Sometimes, of course, there are drugs that are “blockbusters”, and they are not always the most expensive cancer drugs. They are big because they treat (or sometimes are thought to treat) conditions that are very common, so that there are millions of users. These are not as likely to support the development of new hospital product lines (where the profit-per-user has to be very high) but make a lot of money for the manufacturers. In the past these have included anti-anxiety drugs of the benzodiazepine class (eg., Valium ®, Librium ®), non-steroidal anti-inflammatory drugs (NSAIDs) for arthritis pain (including a few taken off the market for major side effects like Vioxx ®), and most recently “statin” drugs that reduce cholesterol. These drugs not only work for that purpose, they seem to have other beneficial effects in prevention of heart disease, the reasons for which are not entirely understood, so they are very popular. While selling such heavily-used drugs is always profitable, the greatest profit comes in the first decade (or so) when it is under patent and there are no generic competitors.
In a recent Perspective, “Generic atorvastatin and health care costs”, in the New England Journal of Medicine, Jackevicius and colleagues look at the impact of the costs of statin drugs on health care costs by examining the projected savings on atorvastatin, initially sold as Lipitor®, which became generic this last November. They used the data on the gradual price reduction that followed simvastatin (Zocor®) becoming generic in 2006. There are some differences; atorvastatin is more potent than simvastatin and less likely to cause muscle pain (myopathy), so it may be preferable to many. When neither was generic, Lipitor® had by far the biggest share of the market, but when simvastatin became generic in 2006, it became the biggest seller, with Lipitor® dropping precipitously and brand name Zocor® almost disappearing. Because of its two advantages (greater potency, less myopathy) generic atorvastatin should become the number one statin in the near future. The savings are projected to be enormous: “The overall cost savings from the availability of generic atorvastatin are projected to reach $4.5 billion annually by 2014, equivalent to 23% of total expenditures on statins in that year.”
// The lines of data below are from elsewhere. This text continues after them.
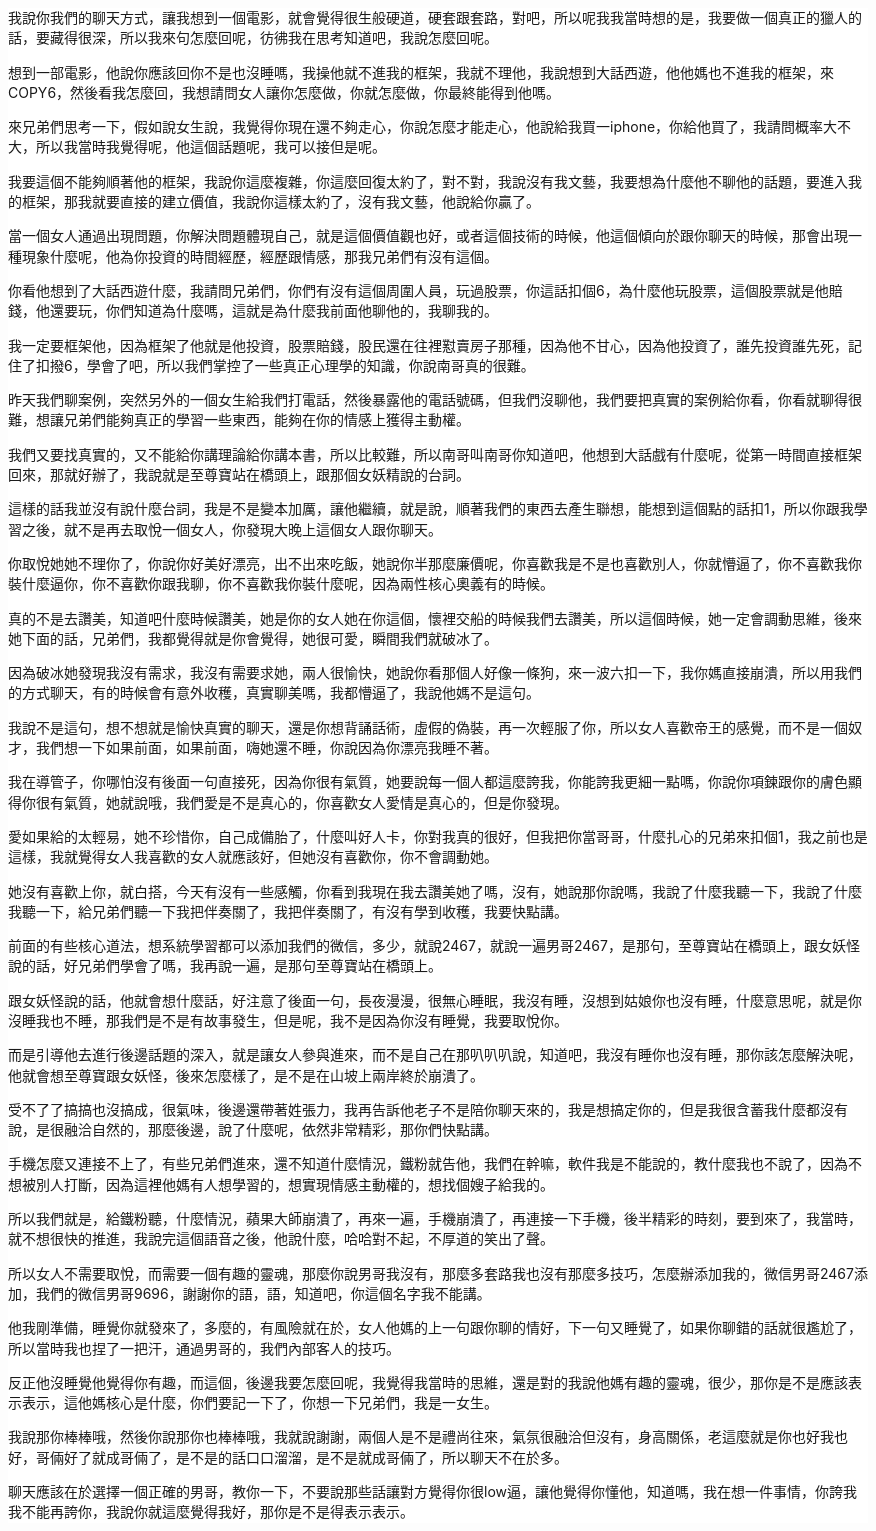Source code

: 我說你我們的聊天方式，讓我想到一個電影，就會覺得很生般硬道，硬套跟套路，對吧，所以呢我我當時想的是，我要做一個真正的獵人的話，要藏得很深，所以我來句怎麼回呢，彷彿我在思考知道吧，我說怎麼回呢。

想到一部電影，他說你應該回你不是也沒睡嗎，我操他就不進我的框架，我就不理他，我說想到大話西遊，他他媽也不進我的框架，來COPY6，然後看我怎麼回，我想請問女人讓你怎麼做，你就怎麼做，你最終能得到他嗎。

來兄弟們思考一下，假如說女生說，我覺得你現在還不夠走心，你說怎麼才能走心，他說給我買一iphone，你給他買了，我請問概率大不大，所以我當時我覺得呢，他這個話題呢，我可以接但是呢。

我要這個不能夠順著他的框架，我說你這麼複雜，你這麼回復太約了，對不對，我說沒有我文藝，我要想為什麼他不聊他的話題，要進入我的框架，那我就要直接的建立價值，我說你這樣太約了，沒有我文藝，他說給你贏了。

當一個女人通過出現問題，你解決問題體現自己，就是這個價值觀也好，或者這個技術的時候，他這個傾向於跟你聊天的時候，那會出現一種現象什麼呢，他為你投資的時間經歷，經歷跟情感，那我兄弟們有沒有這個。

你看他想到了大話西遊什麼，我請問兄弟們，你們有沒有這個周圍人員，玩過股票，你這話扣個6，為什麼他玩股票，這個股票就是他賠錢，他還要玩，你們知道為什麼嗎，這就是為什麼我前面他聊他的，我聊我的。

我一定要框架他，因為框架了他就是他投資，股票賠錢，股民還在往裡懟賣房子那種，因為他不甘心，因為他投資了，誰先投資誰先死，記住了扣撥6，學會了吧，所以我們掌控了一些真正心理學的知識，你說南哥真的很難。

昨天我們聊案例，突然另外的一個女生給我們打電話，然後暴露他的電話號碼，但我們沒聊他，我們要把真實的案例給你看，你看就聊得很難，想讓兄弟們能夠真正的學習一些東西，能夠在你的情感上獲得主動權。

我們又要找真實的，又不能給你講理論給你講本書，所以比較難，所以南哥叫南哥你知道吧，他想到大話戲有什麼呢，從第一時間直接框架回來，那就好辦了，我說就是至尊寶站在橋頭上，跟那個女妖精說的台詞。

這樣的話我並沒有說什麼台詞，我是不是變本加厲，讓他繼續，就是說，順著我們的東西去產生聯想，能想到這個點的話扣1，所以你跟我學習之後，就不是再去取悅一個女人，你發現大晚上這個女人跟你聊天。

你取悅她她不理你了，你說你好美好漂亮，出不出來吃飯，她說你半那麼廉價呢，你喜歡我是不是也喜歡別人，你就懵逼了，你不喜歡我你裝什麼逼你，你不喜歡你跟我聊，你不喜歡我你裝什麼呢，因為兩性核心奧義有的時候。

真的不是去讚美，知道吧什麼時候讚美，她是你的女人她在你這個，懷裡交船的時候我們去讚美，所以這個時候，她一定會調動思維，後來她下面的話，兄弟們，我都覺得就是你會覺得，她很可愛，瞬間我們就破冰了。

因為破冰她發現我沒有需求，我沒有需要求她，兩人很愉快，她說你看那個人好像一條狗，來一波六扣一下，我你媽直接崩潰，所以用我們的方式聊天，有的時候會有意外收穫，真實聊美嗎，我都懵逼了，我說他媽不是這句。

我說不是這句，想不想就是愉快真實的聊天，還是你想背誦話術，虛假的偽裝，再一次輕服了你，所以女人喜歡帝王的感覺，而不是一個奴才，我們想一下如果前面，如果前面，嗨她還不睡，你說因為你漂亮我睡不著。

我在導管子，你哪怕沒有後面一句直接死，因為你很有氣質，她要說每一個人都這麼誇我，你能誇我更細一點嗎，你說你項鍊跟你的膚色顯得你很有氣質，她就說哦，我們愛是不是真心的，你喜歡女人愛情是真心的，但是你發現。

愛如果給的太輕易，她不珍惜你，自己成備胎了，什麼叫好人卡，你對我真的很好，但我把你當哥哥，什麼扎心的兄弟來扣個1，我之前也是這樣，我就覺得女人我喜歡的女人就應該好，但她沒有喜歡你，你不會調動她。

她沒有喜歡上你，就白搭，今天有沒有一些感觸，你看到我現在我去讚美她了嗎，沒有，她說那你說嗎，我說了什麼我聽一下，我說了什麼我聽一下，給兄弟們聽一下我把伴奏關了，我把伴奏關了，有沒有學到收穫，我要快點講。

前面的有些核心道法，想系統學習都可以添加我們的微信，多少，就說2467，就說一遍男哥2467，是那句，至尊寶站在橋頭上，跟女妖怪說的話，好兄弟們學會了嗎，我再說一遍，是那句至尊寶站在橋頭上。

跟女妖怪說的話，他就會想什麼話，好注意了後面一句，長夜漫漫，很無心睡眠，我沒有睡，沒想到姑娘你也沒有睡，什麼意思呢，就是你沒睡我也不睡，那我們是不是有故事發生，但是呢，我不是因為你沒有睡覺，我要取悅你。

而是引導他去進行後邊話題的深入，就是讓女人參與進來，而不是自己在那叭叭叭說，知道吧，我沒有睡你也沒有睡，那你該怎麼解決呢，他就會想至尊寶跟女妖怪，後來怎麼樣了，是不是在山坡上兩岸終於崩潰了。

受不了了搞搞也沒搞成，很氣味，後邊還帶著姓張力，我再告訴他老子不是陪你聊天來的，我是想搞定你的，但是我很含蓄我什麼都沒有說，是很融洽自然的，那麼後邊，說了什麼呢，依然非常精彩，那你們快點講。

手機怎麼又連接不上了，有些兄弟們進來，還不知道什麼情況，鐵粉就告他，我們在幹嘛，軟件我是不能說的，教什麼我也不說了，因為不想被別人打斷，因為這裡他媽有人想學習的，想實現情感主動權的，想找個嫂子給我的。

所以我們就是，給鐵粉聽，什麼情況，蘋果大師崩潰了，再來一遍，手機崩潰了，再連接一下手機，後半精彩的時刻，要到來了，我當時，就不想很快的推進，我說完這個語音之後，他說什麼，哈哈對不起，不厚道的笑出了聲。

所以女人不需要取悅，而需要一個有趣的靈魂，那麼你說男哥我沒有，那麼多套路我也沒有那麼多技巧，怎麼辦添加我的，微信男哥2467添加，我們的微信男哥9696，謝謝你的語，語，知道吧，你這個名字我不能講。

他我剛準備，睡覺你就發來了，多麼的，有風險就在於，女人他媽的上一句跟你聊的情好，下一句又睡覺了，如果你聊錯的話就很尷尬了，所以當時我也捏了一把汗，通過男哥的，我們內部客人的技巧。

反正他沒睡覺他覺得你有趣，而這個，後邊我要怎麼回呢，我覺得我當時的思維，還是對的我說他媽有趣的靈魂，很少，那你是不是應該表示表示，這他媽核心是什麼，你們要記一下了，你想一下兄弟們，我是一女生。

我說那你棒棒哦，然後你說那你也棒棒哦，我就說謝謝，兩個人是不是禮尚往來，氣氛很融洽但沒有，身高關係，老這麼就是你也好我也好，哥倆好了就成哥倆了，是不是的話口口溜溜，是不是就成哥倆了，所以聊天不在於多。

聊天應該在於選擇一個正確的男哥，教你一下，不要說那些話讓對方覺得你很low逼，讓他覺得你懂他，知道嗎，我在想一件事情，你誇我我不能再誇你，我說你就這麼覺得我好，那你是不是得表示表示。
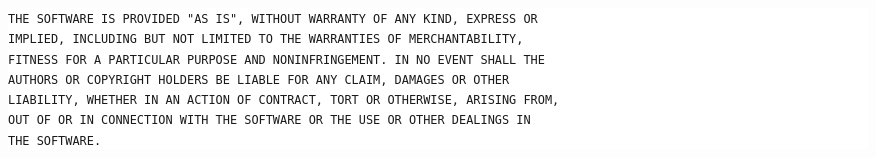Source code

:     THE SOFTWARE IS PROVIDED "AS IS", WITHOUT WARRANTY OF ANY KIND, EXPRESS OR
    IMPLIED, INCLUDING BUT NOT LIMITED TO THE WARRANTIES OF MERCHANTABILITY,
    FITNESS FOR A PARTICULAR PURPOSE AND NONINFRINGEMENT. IN NO EVENT SHALL THE
    AUTHORS OR COPYRIGHT HOLDERS BE LIABLE FOR ANY CLAIM, DAMAGES OR OTHER
    LIABILITY, WHETHER IN AN ACTION OF CONTRACT, TORT OR OTHERWISE, ARISING FROM,
    OUT OF OR IN CONNECTION WITH THE SOFTWARE OR THE USE OR OTHER DEALINGS IN
    THE SOFTWARE.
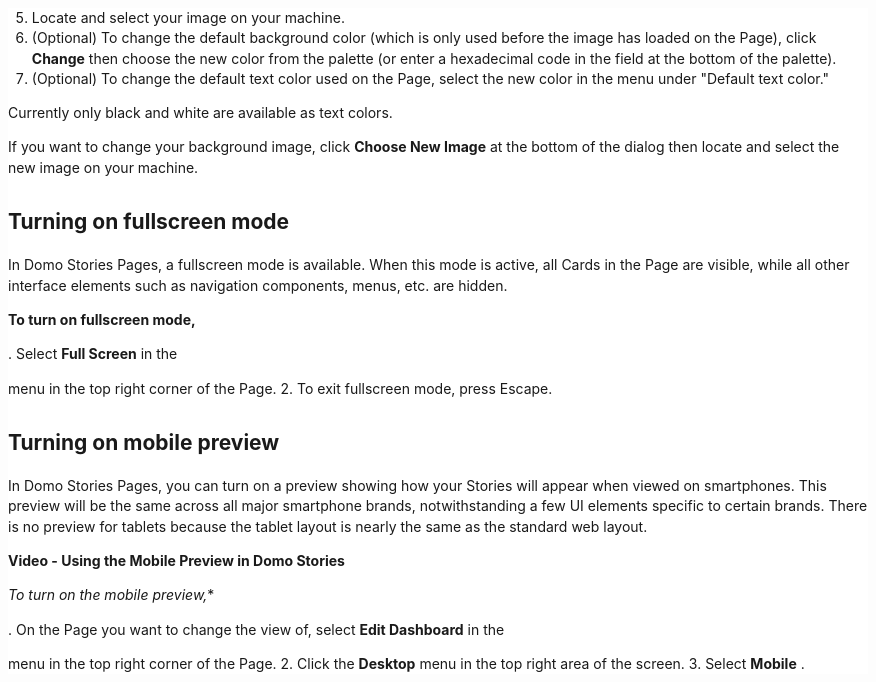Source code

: 5. Locate and select your image on your machine.
6. (Optional) To change the default background color (which is only used before the image has loaded on the Page), click
 **Change**
 then choose the new color from the palette (or enter a hexadecimal code in the field at the bottom of the palette).
7. (Optional) To change the default text color used on the Page, select the new color in the menu under "Default text color."


 Currently only black and white are available as text colors.

If you want to change your background image, click
 **Choose New Image**
 at the bottom of the dialog then locate and select the new image on your machine.


 Turning on fullscreen mode
----------------------------

In Domo Stories Pages, a fullscreen mode is available. When this mode is active, all Cards in the Page are visible, while all other interface elements such as navigation components, menus, etc. are hidden.


**To turn on fullscreen mode,**

. Select
 **Full Screen**
 in the

menu in the top right corner of the Page.
2. To exit fullscreen mode, press Escape.

Turning on mobile preview
---------------------------

In Domo Stories Pages, you can turn on a preview showing how your Stories will appear when viewed on smartphones. This preview will be the same across all major smartphone brands, notwithstanding a few UI elements specific to certain brands. There is no preview for tablets because the tablet layout is nearly the same as the standard web layout.


**Video - Using the Mobile Preview in Domo Stories**

*To turn on the mobile preview,**

. On the Page you want to change the view of, select
 **Edit Dashboard**
 in the

menu in the top right corner of the Page.
2. Click the
 **Desktop**
 menu in the top right area of the screen.
3. Select
 **Mobile**
 .

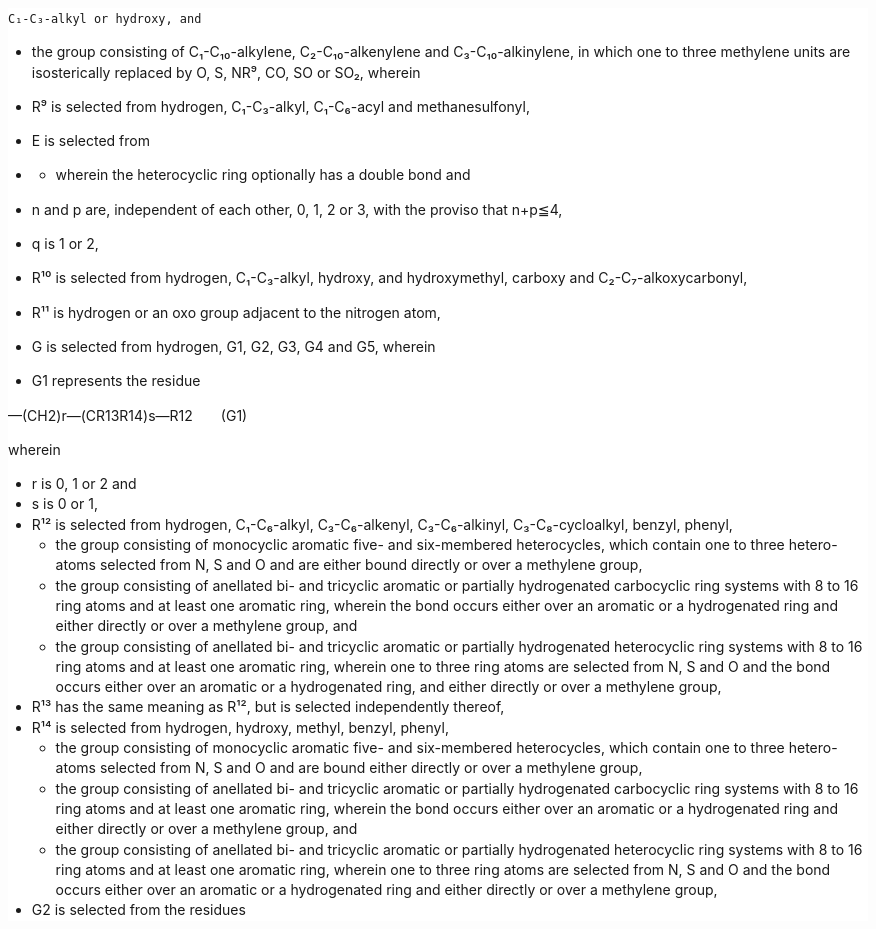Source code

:     C₁-C₃-alkyl or hydroxy, and
  - the group consisting of C₁-C₁₀-alkylene, C₂-C₁₀-alkenylene and
    C₃-C₁₀-alkinylene, in which one to three methylene units are
    isosterically replaced by O, S, NR⁹, CO, SO or SO₂, wherein
  - R⁹ is selected from hydrogen, C₁-C₃-alkyl, C₁-C₆-acyl and
    methanesulfonyl,
- E is selected from

- - wherein the heterocyclic ring optionally has a double bond and

- n and p are, independent of each other, 0, 1, 2 or 3, with the proviso
  that n+p≦4,

- q is 1 or 2,

- R¹⁰ is selected from hydrogen, C₁-C₃-alkyl, hydroxy, and
  hydroxymethyl, carboxy and C₂-C₇-alkoxycarbonyl,

- R¹¹ is hydrogen or an oxo group adjacent to the nitrogen atom,

- G is selected from hydrogen, G1, G2, G3, G4 and G5, wherein

- G1 represents the residue

—(CH2)r—(CR13R14)s—R12  (G1)

wherein


- r is 0, 1 or 2 and
- s is 0 or 1,
- R¹² is selected from hydrogen, C₁-C₆-alkyl, C₃-C₆-alkenyl,
  C₃-C₆-alkinyl, C₃-C₈-cycloalkyl, benzyl, phenyl,
  - the group consisting of monocyclic aromatic five- and six-membered
    heterocycles, which contain one to three hetero-atoms selected from
    N, S and O and are either bound directly or over a methylene group,
  - the group consisting of anellated bi- and tricyclic aromatic or
    partially hydrogenated carbocyclic ring systems with 8 to 16 ring
    atoms and at least one aromatic ring, wherein the bond occurs either
    over an aromatic or a hydrogenated ring and either directly or over
    a methylene group, and
  - the group consisting of anellated bi- and tricyclic aromatic or
    partially hydrogenated heterocyclic ring systems with 8 to 16 ring
    atoms and at least one aromatic ring, wherein one to three ring
    atoms are selected from N, S and O and the bond occurs either over
    an aromatic or a hydrogenated ring, and either directly or over a
    methylene group,
- R¹³ has the same meaning as R¹², but is selected independently
  thereof,
- R¹⁴ is selected from hydrogen, hydroxy, methyl, benzyl, phenyl,
  - the group consisting of monocyclic aromatic five- and six-membered
    heterocycles, which contain one to three hetero-atoms selected from
    N, S and O and are bound either directly or over a methylene group,
  - the group consisting of anellated bi- and tricyclic aromatic or
    partially hydrogenated carbocyclic ring systems with 8 to 16 ring
    atoms and at least one aromatic ring, wherein the bond occurs either
    over an aromatic or a hydrogenated ring and either directly or over
    a methylene group, and
  - the group consisting of anellated bi- and tricyclic aromatic or
    partially hydrogenated heterocyclic ring systems with 8 to 16 ring
    atoms and at least one aromatic ring, wherein one to three ring
    atoms are selected from N, S and O and the bond occurs either over
    an aromatic or a hydrogenated ring and either directly or over a
    methylene group,
- G2 is selected from the residues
That’s a lot of money. It is good to be saving it. However, that “saving” means that we have been spending it for the last decade or more. Yes, drug companies deserve to make a profit. Yes, there are investments made that need to be recouped. But this – like, if perhaps not quite so egregious as what we have seen lately in the financial sector – seems to be excessive.
We should not use drugs that harm us or are unnecessary. The question is can we, as individuals or a society, afford to pay so much for the drugs we need in order for their profits to be so high?